= Helmer Alexandersson =

Swedish composer and violinist

Karl Helmer Alexandersson (16 November 1886 – 24 December 1927), was a Swedish composer and violinist. He was the brother of the actress Karin Alexandersson.

== Biography ==
Alexandersson was born in Stockholm, where he attended the Royal College of Music before studying the violin under Johan Lindberg, counterpoint under Johan Lindegren, and instrumentation under Jean Paul Ertel in Berlin. His musical career had a promising beginning: he received several scholarships, and he was commissioned to write the official march of the Olympic Games in Stockholm 1912. His second symphony, premièred by George Schnéevoigt in 1919, was a success. After writing orchestral music for several Swedish films he devoted more of his time to writing music for silent films, and he played in person, along with, among others, Hilding Rosenberg in the orchestra pit at the Red Mill cinema in Stockholm.
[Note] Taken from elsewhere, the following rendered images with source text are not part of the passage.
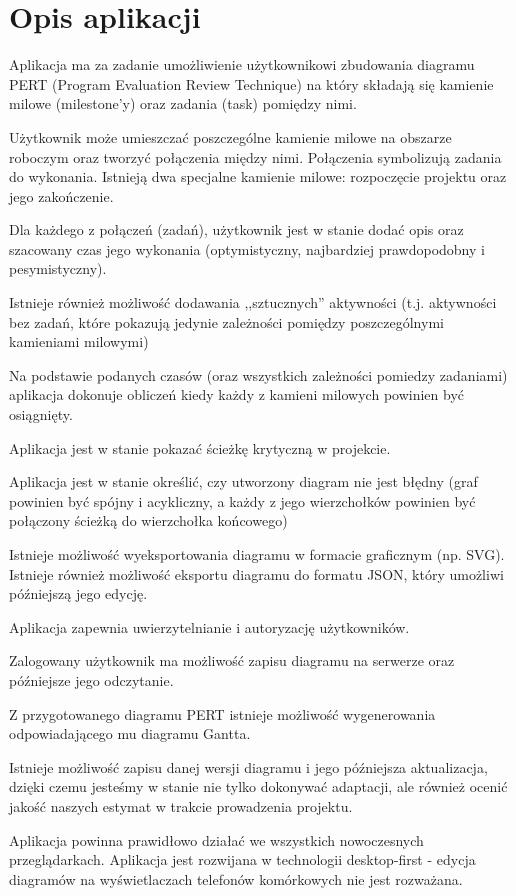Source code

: \section{Opis aplikacji}
Aplikacja ma za zadanie umożliwienie użytkownikowi zbudowania diagramu PERT (Program Evaluation Review Technique) na który składają się kamienie milowe (milestone'y) oraz zadania (task) pomiędzy nimi.

Użytkownik może umieszczać poszczególne kamienie milowe na obszarze roboczym oraz tworzyć połączenia między nimi. Połączenia symbolizują zadania do wykonania. Istnieją dwa specjalne kamienie milowe: rozpoczęcie projektu oraz jego zakończenie.

Dla każdego z połączeń (zadań), użytkownik jest w stanie dodać opis oraz szacowany czas jego wykonania (optymistyczny, najbardziej prawdopodobny i pesymistyczny). 

Istnieje również możliwość dodawania ,,sztucznych'' aktywności (t.j. aktywności bez zadań, które pokazują jedynie zależności pomiędzy poszczególnymi kamieniami milowymi)

Na podstawie podanych czasów (oraz wszystkich zależności pomiedzy zadaniami) aplikacja dokonuje obliczeń kiedy każdy z kamieni milowych powinien być osiągnięty.

Aplikacja jest w stanie pokazać ścieżkę krytyczną w projekcie.

Aplikacja jest w stanie określić, czy utworzony diagram nie jest błędny (graf powinien być spójny i acykliczny, a każdy z jego wierzchołków powinien być połączony ścieżką do wierzchołka końcowego)

Istnieje możliwość wyeksportowania diagramu w formacie graficznym (np. SVG). Istnieje również możliwość eksportu diagramu do formatu JSON, który umożliwi późniejszą jego edycję.

Aplikacja zapewnia uwierzytelnianie i autoryzację użytkowników.

Zalogowany użytkownik ma możliwość zapisu diagramu na serwerze oraz późniejsze jego odczytanie.

Z przygotowanego diagramu PERT istnieje możliwość wygenerowania odpowiadającego mu diagramu Gantta.

Istnieje możliwość zapisu danej wersji diagramu i jego późniejsza aktualizacja, dzięki czemu jesteśmy w stanie nie tylko dokonywać adaptacji, ale również ocenić jakość naszych estymat w trakcie prowadzenia projektu.

Aplikacja powinna prawidłowo działać we wszystkich nowoczesnych przeglądarkach. Aplikacja jest rozwijana w technologii desktop-first - edycja diagramów na wyświetlaczach telefonów komórkowych nie jest rozważana.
He died in poverty in 1927, and the funeral was funded by the city.

== Compositions ==
- Film music
- 1919 – Herr Arnes pengar
- 1923 – "Gunnar Hedes saga"
- 1925 – Ingmarsarvet
- Arrangement
- 1921 – "Värmlänningarna"
- Orchestral Music
- 1910 – Overture in C Minor
- 1919 – Symphony No. 2 in G Minor

== Recordings ==
- Overture, Symphony No. 2, Uppsala Kammarorkester, conducted by Paul Mägi, Sterling 2008.